Gerber also intervenes in criminal cases, such as those involving dog fighting, cruelty or neglect, in which animals are placed in a shelter until the case is resolved. Gerber can ask a judge to allow the animals to be temporarily placed in foster homes instead of the shelter. “As long as the case is going on, those animals are taking up space that other strays can’t have,” she says. “Sometimes the animals can be kept for 18 months in a cage. It’s not fair.”

In court, Gerber occasionally has to overcome the stigma of being known as an animal welfare lawyer. “Some people think I’m one of those radical people,” she says. “But most of the judges are very open-minded. Some judges are animal proponents, and they want to hear about the case.”

Animal welfare is a difficult area of the law. In civil cases, plaintiffs cannot sue for attorney’s fees and compensation for damages is small; state law doesn’t address the amount of damages that can be assessed when a pet is injured or killed. Theoretically, the damages could be based on a pet’s market value, but as Reppy says, “the market value of a rescue dog is zero.”

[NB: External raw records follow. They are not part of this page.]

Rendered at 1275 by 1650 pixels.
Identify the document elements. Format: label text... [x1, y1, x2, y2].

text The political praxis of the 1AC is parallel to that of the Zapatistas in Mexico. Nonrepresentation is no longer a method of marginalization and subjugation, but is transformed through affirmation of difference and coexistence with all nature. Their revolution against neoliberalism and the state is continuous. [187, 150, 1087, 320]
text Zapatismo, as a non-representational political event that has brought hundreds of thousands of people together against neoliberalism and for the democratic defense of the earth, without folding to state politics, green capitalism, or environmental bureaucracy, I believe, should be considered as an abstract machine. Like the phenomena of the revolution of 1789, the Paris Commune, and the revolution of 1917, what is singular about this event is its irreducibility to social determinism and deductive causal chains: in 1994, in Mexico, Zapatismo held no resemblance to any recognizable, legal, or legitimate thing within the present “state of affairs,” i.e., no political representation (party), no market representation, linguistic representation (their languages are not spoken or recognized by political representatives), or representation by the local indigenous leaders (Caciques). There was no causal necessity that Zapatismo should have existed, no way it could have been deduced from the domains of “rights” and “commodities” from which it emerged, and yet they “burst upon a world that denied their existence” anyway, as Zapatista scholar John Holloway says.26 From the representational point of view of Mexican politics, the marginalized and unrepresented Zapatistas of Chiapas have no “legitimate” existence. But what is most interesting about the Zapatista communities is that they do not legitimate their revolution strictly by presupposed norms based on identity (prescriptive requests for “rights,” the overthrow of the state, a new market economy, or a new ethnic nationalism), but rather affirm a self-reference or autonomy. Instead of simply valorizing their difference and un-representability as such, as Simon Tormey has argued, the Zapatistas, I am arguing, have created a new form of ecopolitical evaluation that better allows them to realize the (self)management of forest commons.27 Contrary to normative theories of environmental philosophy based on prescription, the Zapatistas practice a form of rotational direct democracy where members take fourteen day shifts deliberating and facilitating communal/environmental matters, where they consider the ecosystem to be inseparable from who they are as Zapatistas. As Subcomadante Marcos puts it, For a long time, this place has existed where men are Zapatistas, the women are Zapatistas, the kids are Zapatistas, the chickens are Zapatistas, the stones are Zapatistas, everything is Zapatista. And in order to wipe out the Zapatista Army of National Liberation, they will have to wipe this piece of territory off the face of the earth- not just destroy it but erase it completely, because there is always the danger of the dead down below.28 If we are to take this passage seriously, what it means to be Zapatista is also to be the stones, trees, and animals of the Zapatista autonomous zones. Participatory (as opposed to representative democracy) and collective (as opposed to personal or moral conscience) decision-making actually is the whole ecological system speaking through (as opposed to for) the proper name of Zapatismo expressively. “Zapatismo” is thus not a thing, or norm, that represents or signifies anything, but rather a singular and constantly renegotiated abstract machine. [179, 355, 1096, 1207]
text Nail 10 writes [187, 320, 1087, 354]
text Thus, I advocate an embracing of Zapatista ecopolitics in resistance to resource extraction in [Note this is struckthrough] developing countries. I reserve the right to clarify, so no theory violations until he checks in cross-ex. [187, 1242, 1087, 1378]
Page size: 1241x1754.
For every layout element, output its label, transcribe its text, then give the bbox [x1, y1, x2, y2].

Local animal laws vary widely, including statutes governing dangerous dogs. For example, in Wake County, a dog can be deemed dangerous without biting anyone. If someone complains he or she has only felt threatened by the dog, then a judge can declare the dog is dangerous, which means it cannot live inside the owner’s home. Instead, the dog must live in a chain link kennelwith a chain link roofon a concrete pad. “I’m waiting for someone to challenge that,” Gerber says.

Chapter 19a falls short of protecting pigs, cattle and chickens from cruelty and abuse. “Consumption” animals don’t have the same protections against cruelty and neglect, largely due to exemptions demanded by the powerful agribusiness lobby.

Thirty-five states exempt farm animals from cruelty laws. “It doesn’t mean that there isn’t cruelty, only that they can’t prosecute it,” Tischler said. “The conditions that sows are kept in, they can only stand up or lie down. It’s the equivalent of being stuck in an airline seat for life.”

Gerber says North Carolina could strengthen its animal welfare laws by creating a new category of “living property.” “I don’t want to say animals should be people. However, they’re not a table or a book or a car. If you don’t take care of it, it dies,” she says. “It would be nice to have an ‘elevated living category’ that animals could go into. It’s hard for animals to have access to the courts if something bad is happening to them. I’m not saying animals should be able to sue for a bigger yard, but if something goes incredibly wrong, you should have access to the courts to make it right.”